NOTE: If the holes aren’t perfectly aligned around the circumference of the pipe, you can adjust them slightly by enlarging the holes in different directions.

Anneal four nails. Use a jeweler’s saw with a coarse blade to trim the nails so that they fit into the holes with the heads inside the ring [PHOTO 18]. When the heads are flush against the inside wall of the ring, cut off the ends of the nails so that approximately 2 mm (5⁄64 in.) extends from the ring. 

Slide the ring onto the ring mandrel, and use a 50–100 g (1.8–3.5 oz.) hammer to flare the ends of each nail [PHOTO 19].

Use needle files and a sandpaper roll or silicone burs in the flex shaft to remove any burrs. Finish with a steel brush.

Refine the coin’s seat. Use a 3 mm (1⁄8-in.) diamond cylinder bur in the flex shaft to grind off some of the heads of the nails inside the ring [PHOTO 20] until the coin sits level in the ring and doesn’t wobble. This will correct for misaligned drilled holes.

Set the coin in the ring. Secure the ring in the vise, set the coin in the ring, and use the hammer you used to rivet the nails to close the edge of the bezel over the coin. The only unforgivable mistake is striking the coin, so be careful! To prevent stray strikes and scratches, cover the coin with a few layers of clear packing tape. If necessary, anneal the ring while setting the coin.

If you need to refine the shape of the ring, don’t forge the shank ends or you will mess up the alignment of the rivets and possibly bend the coin. Use only files and sandpaper to refine the ring at this point.

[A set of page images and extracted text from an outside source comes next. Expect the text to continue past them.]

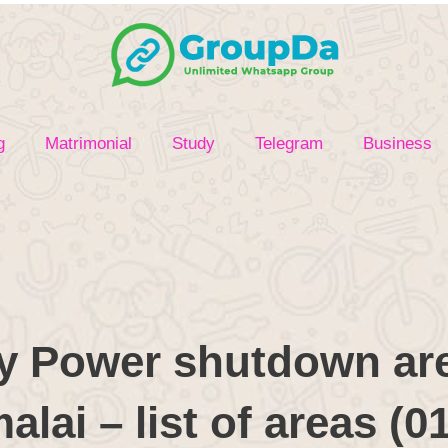
g
Matrimonial
Study
Telegram
Business
y Power shutdown are
lai – list of areas (0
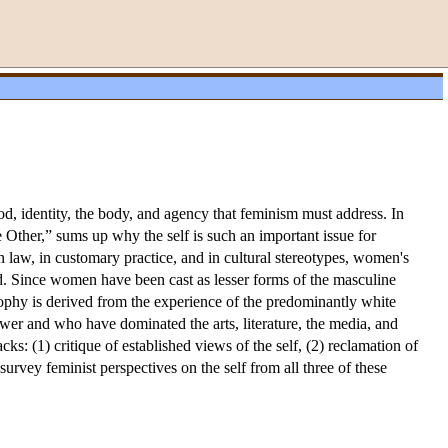
ood, identity, the body, and agency that feminism must address. In
 Other,” sums up why the self is such an important issue for
 law, in customary practice, and in cultural stereotypes, women's
ed. Since women have been cast as lesser forms of the masculine
sophy is derived from the experience of the predominantly white
er and who have dominated the arts, literature, the media, and
cks: (1) critique of established views of the self, (2) reclamation of
urvey feminist perspectives on the self from all three of these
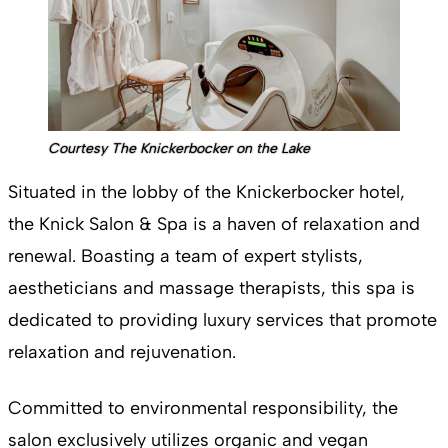
Courtesy The Knickerbocker on the Lake
Situated in the lobby of the Knickerbocker hotel,
the Knick Salon & Spa is a haven of relaxation and
renewal. Boasting a team of expert stylists,
aestheticians and massage therapists, this spa is
dedicated to providing luxury services that promote
relaxation and rejuvenation.
Committed to environmental responsibility, the
salon exclusively utilizes organic and vegan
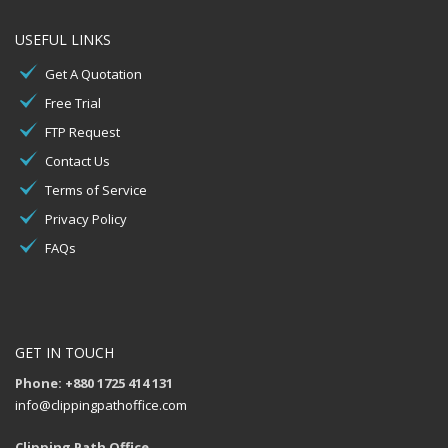
USEFUL LINKS
Get A Quotation
Free Trial
FTP Request
Contact Us
Terms of Service
Privacy Policy
FAQs
GET IN TOUCH
Phone: +880 1725 414 131
info@clippingpathoffice.com
Clipping Path Office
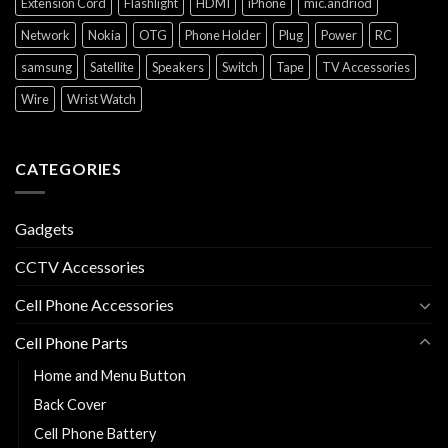
Extension Cord
Flashlight
HDMI
iPhone
mic.andriod
Network
Nokia
OTG
Phone Holder
Plug
Power
RC
samsung
Satellite
Speakers
Switch
Tape
TV Accessories
Wire
Wrist Watch
CATEGORIES
Gadgets
CCTV Accessories
Cell Phone Accessories
Cell Phone Parts
Home and Menu Button
Back Cover
Cell Phone Battery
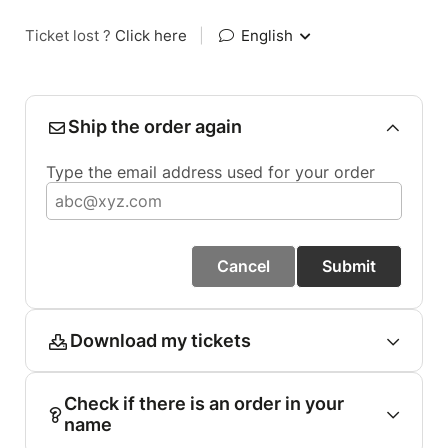
Ticket lost ?
Click here
|
English
Ship the order again
Type the email address used for your order
Cancel
Submit
Download my tickets
Check if there is an order in your
name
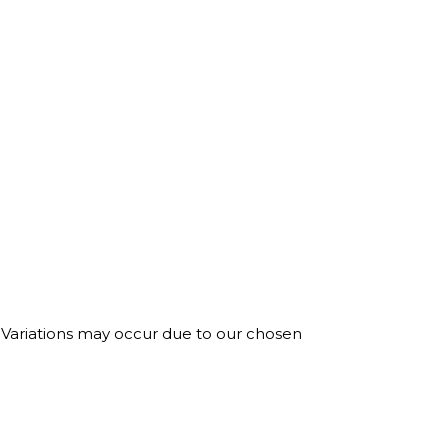
. Variations may occur due to our chosen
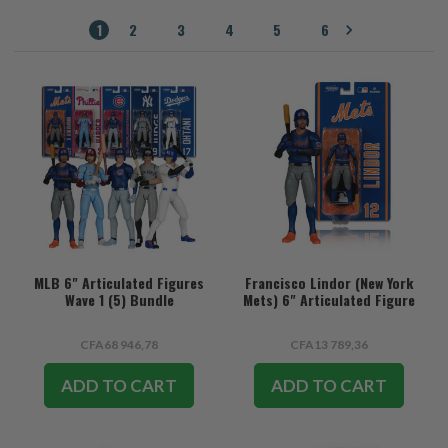
1
2
3
4
5
6
MLB 6" Articulated Figures
Francisco Lindor (New York
Wave 1 (5) Bundle
Mets) 6" Articulated Figure
CFA68 946,78
CFA13 789,36
ADD TO CART
ADD TO CART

Finish the ring. Heat the ring to a bright orange glow to build up an oxidized patina. Use steel brushes in the flex shaft to remove as much of the patina as desired. (I think a good balance of dark and polished areas is the most decorative.)

Seal the joins in the ring. Hold the ring in a vise or tweezers, and warm it with the torch. Rub sealing wax onto the piece. Once it is covered, heat the piece until the melts into the gaps (use good ventilation!). Let it solidify, and use steel brushes in the flex shaft to remove excess wax. If you don’t have good access with the brush, use a toothpick to scrape out the rest.

Iron care & use

Iron jewelry needs care, just like silver jewelry does. Not being a precious metal, it is more reactive with the environment and with you. When you first wear a piece of mild-steel jewelry, it may leave a mark on your skin. But after a while, your piece will become “oxidized to you” and will no longer leave a mark. As it absorbs natural oils from your skin, it will form a protective layer. If you get ill, it will probably leave a dark mark on your finger again due to the changed acidity of your skin (just think of it as your jewel is worrying about you). When you swim in saltwater or chlorinated water, the same thing happens, and you must rinse it with fresh water and wipe it immediately. I think it’s nice to live together with such a strong and sensitive metal.

Iron is a beautiful material. You can wear it all the time: Take a shower, cook, wash the dishes, visit a sauna, or sleep! It’s not stainless, but in the conditions we maintain on our skin (dry and clean), it stays perfect for ages. The main thing to remember is that if you do get it wet, you must wipe it dry, as you do your hands. Don’t let it air dry, or it will rust.